The overall state matters far more than the local area for determining what your government is going to be like. Colorado Springs cannot make abortion illegal for its residents; Colorado can. Colorado Springs cannot ignore the state's laws on minimum wages, or LGBTQ rights, or any myriad other laws.

It's why I, as a progressive, would have no interest in living in Austin Texas: as left-leaning as Austin is, the state of Texas plays a bigger part in that governance and would make it an undesirable place for me to live.

Incidentally, Colorado Springs has been moving left. It has a non-republican independent mayor now, and the democratic governor even won the city in his reelection campaign (still lost the county, but came close). Trump won the county by 10% in 2020, after winning it by 20% in 2016. Likewise, Romney and McCain won it by 20%; Bush Jr. won it by 30% and 34%. In 1988 Bush Sr. won it by 40%. I expect the city-only results are even closer at the presidential level but cannot find data for that quickly.

[-] LetMeEatCake@lemmy.world 81 points 1 year ago

Tuberville's asinine blockade of military promotions presumably played a big part in this. I think it's a smart idea even in a vacuum though. The types of people that would be interested in serving in Space Command positions are, I expect, going to be the types of people least likely to find living in Alabama to be tolerable. Locating the HQ in Colorado is going to be a lot better for their recruitment efforts.

That's not to mention the official reasons offered, that it would be a clusterfuck to relocate the HQ. Which is a perfectly sufficient reason on its own too.

[-] LetMeEatCake@lemmy.world 35 points 1 year ago

Does Boeing have any recent projects that are an unmitigated success? Everything I see from them is about a new project being a disaster in some manner.

[-] LetMeEatCake@lemmy.world 28 points 1 year ago

I can send a tab from my mobile Firefox to my desktop Firefox by default, so that's at least one of those that doesn't need an extension.

[-] LetMeEatCake@lemmy.world 20 points 1 year ago

Lots of things.

Use public transportation.
Have multiple experiences available nearby to do as a day activity.
Have a large pool of people available to meet and know.
Walk to anything interesting.
In general just have lots of options and variety for anything: work, groceries, eating out, etc.

Some small towns might have some walkability for downtown but nothing more than that.

[-] LetMeEatCake@lemmy.world 51 points 1 year ago

Every time I see crazy heat data for Arizona and other places like it in the US, it makes me wonder. When the fuck will we see a reversion of population trends of people moving south? Arizona, Texas, etc. are only going to get worse. Everywhere is going to get worse, but there's a lot of rapidly growing areas that are on track to be non-viable for 1/3+ of the year within 10-20 years.

People should not be moving to Arizona, not with climate change as it is.

[-] LetMeEatCake@lemmy.world 63 points 1 year ago

I always hated that argument from people.

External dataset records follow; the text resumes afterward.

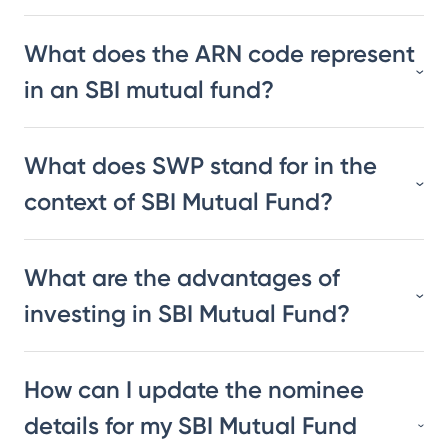
What does the ARN code represent
in an SBI mutual fund?
What does SWP stand for in the
context of SBI Mutual Fund?
What are the advantages of
investing in SBI Mutual Fund?
How can I update the nominee
details for my SBI Mutual Fund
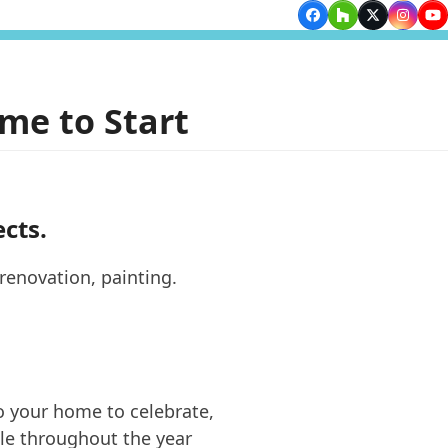
Facebook
Houzz
Twitter
Insta
Yo
me to Start
ects.
 your home to celebrate,
le throughout the year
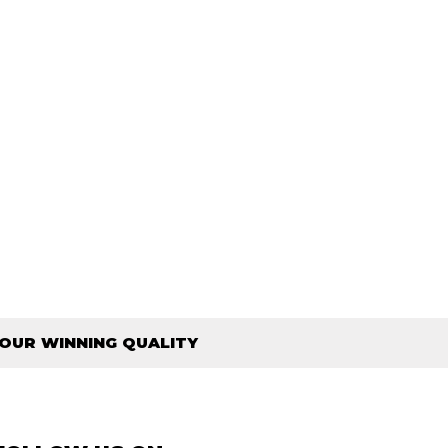
OUR WINNING QUALITY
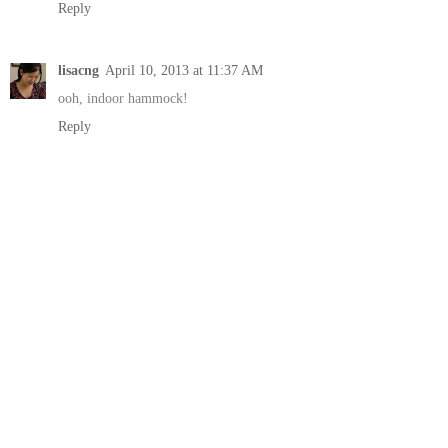
Reply
lisacng
April 10, 2013 at 11:37 AM
ooh, indoor hammock!
Reply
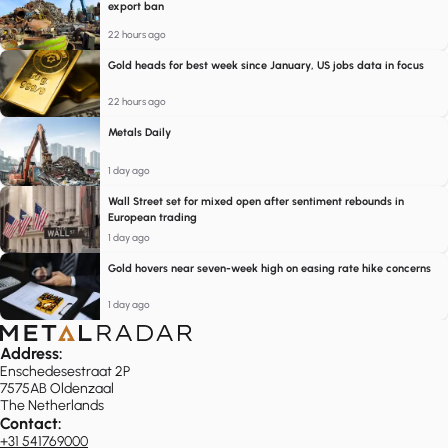
export ban
22 hours ago
Gold heads for best week since January, US jobs data in focus
22 hours ago
Metals Daily
1 day ago
Wall Street set for mixed open after sentiment rebounds in
European trading
1 day ago
Gold hovers near seven-week high on easing rate hike concerns
1 day ago
Address:
Enschedesestraat 2P
7575AB Oldenzaal
The Netherlands
Contact:
+31 541769000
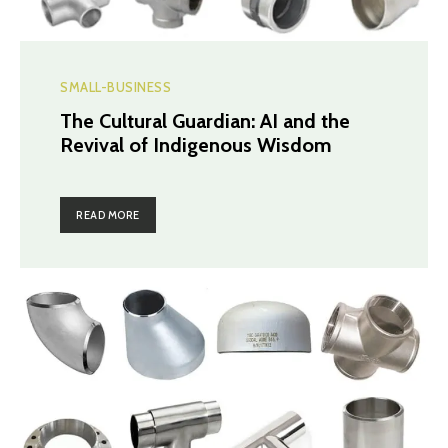
SMALL-BUSINESS
The Cultural Guardian: AI and the
Revival of Indigenous Wisdom
READ MORE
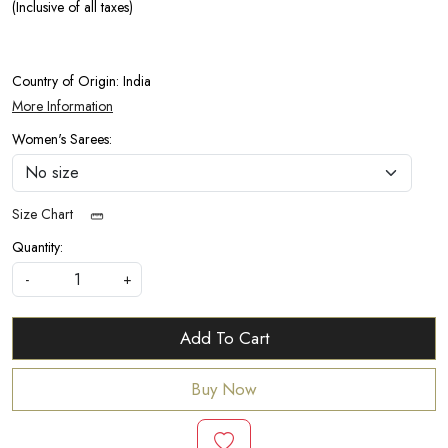
(Inclusive of all taxes)
Country of Origin:
India
More Information
Women's Sarees:
Size Chart
Quantity:
-
+
Add To Cart
Buy Now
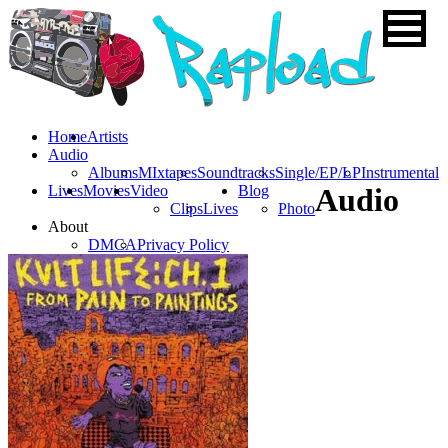
Home
Artists
Audio
Albums
MIxtapes
Soundtracks
Single/EP/LP
Instrumental
Lives
Movies
Video
Blog
Audio
Clips
Lives
Photo
About
DMCA
Privacy Policy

Even if they're right — which we all know they are not — it wouldn't matter. Climate change is going to devastate human life if we do nothing. If, somehow, the source of the warming wasn't human-caused, we'd still need to find a way to counteract it. It's not our fault doesn't prevent it from being our problem.

[-] LetMeEatCake@lemmy.world 19 points 1 year ago

I agree and I suspect companions are carrying a lot of the weight for this calculation.

Hypothetically, if there's 10 companions with 10 individual endings each you'd get 100 endings right there. Add in 10 main endings and you get 1000, add in 4 major side quests and 4 variations each and you're at 16,000 ending variations.

[-] LetMeEatCake@lemmy.world 33 points 1 year ago

Convenience fee is the best name they can apply to soften a fee, which is really just a way for them to charge more than the list price.

Fees should be universally folded into the list price by default.